1. `function` gives you a new `this`, whereas `=>` closes over the `this` from the parent scope. Which to use depends on what you want. (Full disclosure: I would've had to think for a bit whether the syntax was `->` or `=>` – though I'd probably guess `=>` because `->` means something in C.)

2. `!==` is strict comparison, and `!=` tries to do incomprehensible magick to munge incomparable types together. I still know some of the rules (array to string sticks in my mind), but I doubt many people know all of them. There's almost never a good reason to use `!=`, outside `elem.value != my_integer`. (Though `NaN !== NaN`, so you need to watch out for that: since equality is defined recursively on objects I'm pretty sure this is infectious.)

3. The length of the chain is easy (though, iirc there are performance implications since it's not lazy). The hard part is the fact that map callbacks can take one, two or three arguments, so stuff like `["123", "456", "10", "1234"].map(parseInt)` will behave unexpectedly. (Something like `[123, undefined, 2, 5]`, though I might be thinking of PHP.) Not sure whether `Array.prototype.filter` has similar gotchas.

That's off the top of my head. I haven't seriously used JavaScript since the ES5 times, but JavaScript's a very… memorable… language. (I can't even remember hello world in Pascal.)
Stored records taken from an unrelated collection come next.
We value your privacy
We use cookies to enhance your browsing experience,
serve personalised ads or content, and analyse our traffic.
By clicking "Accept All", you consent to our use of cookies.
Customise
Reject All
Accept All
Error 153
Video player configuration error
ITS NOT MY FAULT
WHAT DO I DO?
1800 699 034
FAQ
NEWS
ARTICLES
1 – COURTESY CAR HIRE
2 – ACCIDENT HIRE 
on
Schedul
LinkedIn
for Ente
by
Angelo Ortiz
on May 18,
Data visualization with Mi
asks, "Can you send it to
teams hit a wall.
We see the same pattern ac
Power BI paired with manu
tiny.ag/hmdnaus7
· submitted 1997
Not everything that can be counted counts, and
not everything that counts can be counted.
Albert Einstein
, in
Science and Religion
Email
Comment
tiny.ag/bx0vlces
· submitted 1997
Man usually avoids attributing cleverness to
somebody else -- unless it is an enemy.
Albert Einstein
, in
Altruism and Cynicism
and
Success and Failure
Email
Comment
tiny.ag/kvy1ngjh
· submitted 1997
I just tried make a ".any" generic function for arrays, and by god :

Most languages : myArray.any((e) => true);

Delphi : AClass.any<Type>(myArray, function (e) : Boolean begin Exit(True); end);

The readability is through the roof, lol.

Just always use !==. != will automatically cast and !== won't, therefore "1" != 1 is false and "1" !== 1 is true.
Unless you’re testing if something is null or undefined, in which case a single “x != null” handles it.
Sure. I usually just use !x for that.
That doesn't test if it's null or undefined, that just tests if it's not falsy.